Dataset entries

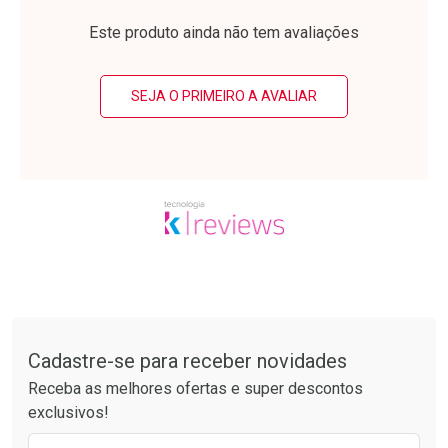
Laboratório
Laboratório
Por Menos
Por Menos
Este produto ainda não tem avaliações
SEJA O PRIMEIRO A AVALIAR
Ativar Desconto
Ativar Desconto
Comprar sem Desconto
Comprar sem Desconto
Tudo sobre a Drogarias Pacheco
Por R$ 37,25/cada
Por R$ 28,79/cada
Comprar sem Desconto
Comprar sem Desconto
Por R$ 37,25/cada
Por R$ 28,79/cada
Cadastre-se para receber novidades
Receba as melhores ofertas e super descontos
exclusivos!
Preencha o formulário abaixo para receber 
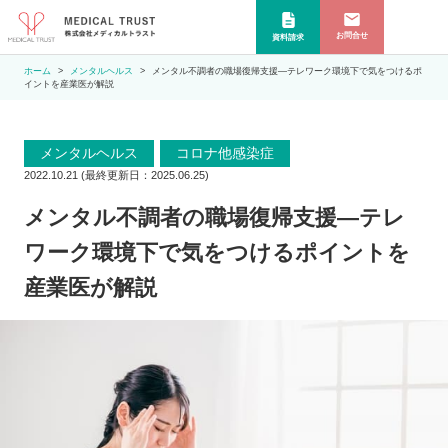
お問合せ
資料請求
ホーム
メンタルヘルス
メンタル不調者の職場復帰支援―テレワーク環境下で気をつけるポ
イントを産業医が解説
メンタルヘルス
コロナ他感染症
,
2022.10.21
(最終更新日：
2025.06.25
)
メンタル不調者の職場復帰支援―テレ
ワーク環境下で気をつけるポイントを
産業医が解説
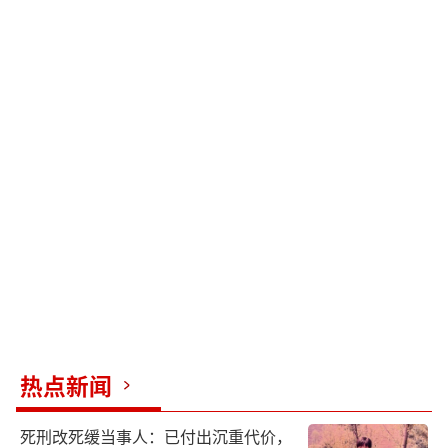
热点新闻
死刑改死缓当事人：已付出沉重代价，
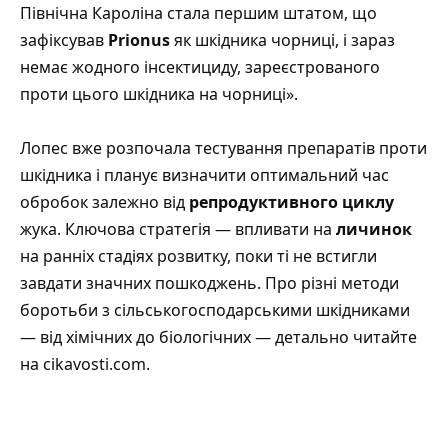
Північна Кароліна стала першим штатом, що
зафіксував
Prionus
як шкідника чорниці, і зараз
немає жодного інсектициду, зареєстрованого
проти цього шкідника на чорниці».
Лопес вже розпочала тестування препаратів проти
шкідника і планує визначити оптимальний час
обробок залежно від
репродуктивного циклу
жука. Ключова стратегія — впливати на
личинок
на ранніх стадіях розвитку, поки ті не встигли
завдати значних пошкоджень.
Про різні методи
боротьби з сільськогосподарськими шкідниками
— від хімічних до біологічних — детально читайте
на cikavosti.com
.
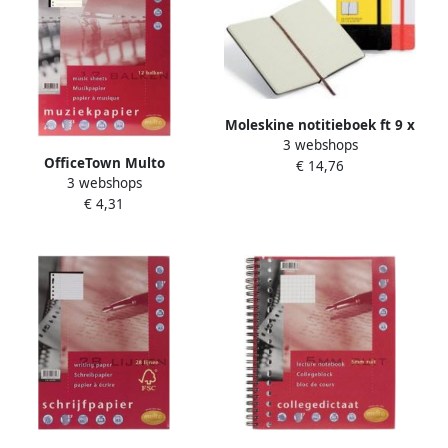
Moleskine notitieboek ft 9 x
3 webshops
14 cm geruit harde cover
OfficeTown Multo
€ 14,76
192 bladzijden zwart
3 webshops
muziekpapier voor ft A4 23-
€ 4,31
gaatsperforatie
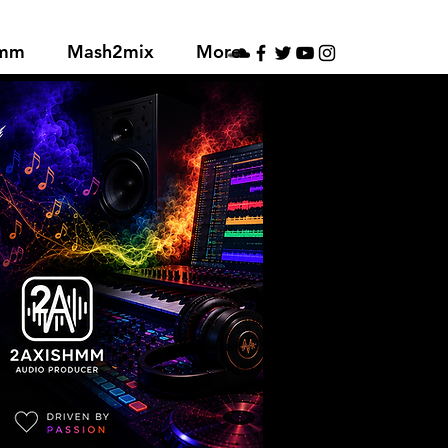
hmm
Mash2mix
More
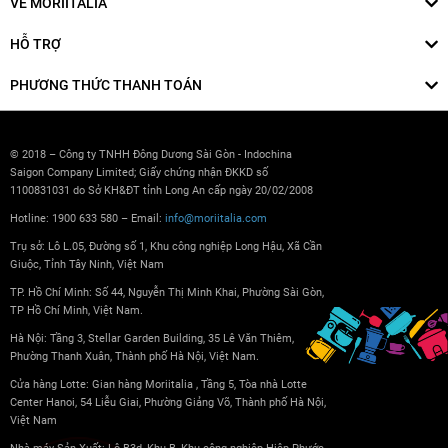
VỀ MORIITALIA
HỖ TRỢ
PHƯƠNG THỨC THANH TOÁN
© 2018 – Công ty TNHH Đông Dương Sài Gòn - Indochina
Saigon Company Limited; Giấy chứng nhận ĐKKD số
1100831031 do Sở KH&ĐT tỉnh Long An cấp ngày 20/02/2008
Hotline: 1900 633 580 – Email:
info@moriitalia.com
Trụ sở: Lô L.05, Đường số 1, Khu công nghiệp Long Hậu, Xã Cần
Giuộc, Tỉnh Tây Ninh, Việt Nam
TP. Hồ Chí Minh: Số 44, Nguyễn Thị Minh Khai, Phường Sài Gòn,
TP Hồ Chí Minh, Việt Nam.
Hà Nội: Tầng 3, Stellar Garden Building, 35 Lê Văn Thiêm,
Phường Thanh Xuân, Thành phố Hà Nội, Việt Nam.
Cửa hàng Lotte: Gian hàng Moriitalia , Tầng 5, Tòa nhà Lotte
Center Hanoi, 54 Liễu Giai, Phường Giảng Võ, Thành phố Hà Nội,
Việt Nam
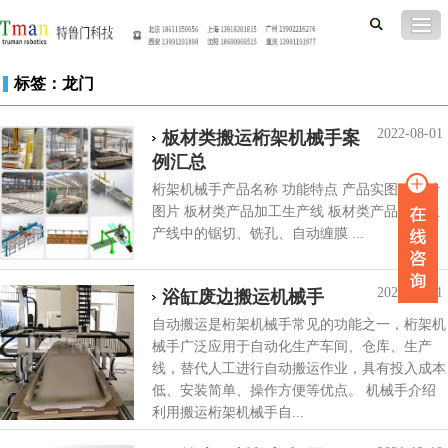
标签：龙门
2022-08-01
板材类搬运桁架机械手案
例汇总
桁架机械手产品名称 功能特点 产品实图或设计
图片 板材类产品加工生产线 板材类产品加工生
产线中的锯切、铣孔、自动缠膜 ...
2022-03-31
浴缸废边搬运机械手
自动搬运是桁架机械手常见的功能之一，桁架机
械手广泛应用于自动化生产车间、仓库、生产
线，替代人工进行自动搬运作业，具有投入成本
低、安装简单、操作方便等优点。 机械手介绍
利用搬运桁架机械手自...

### Work instruction
All lines carrying the word "para" must be copied from the data above.

### Answer to the problem
Cadastre-se para receber novidades
Preencha o formulário abaixo para receber 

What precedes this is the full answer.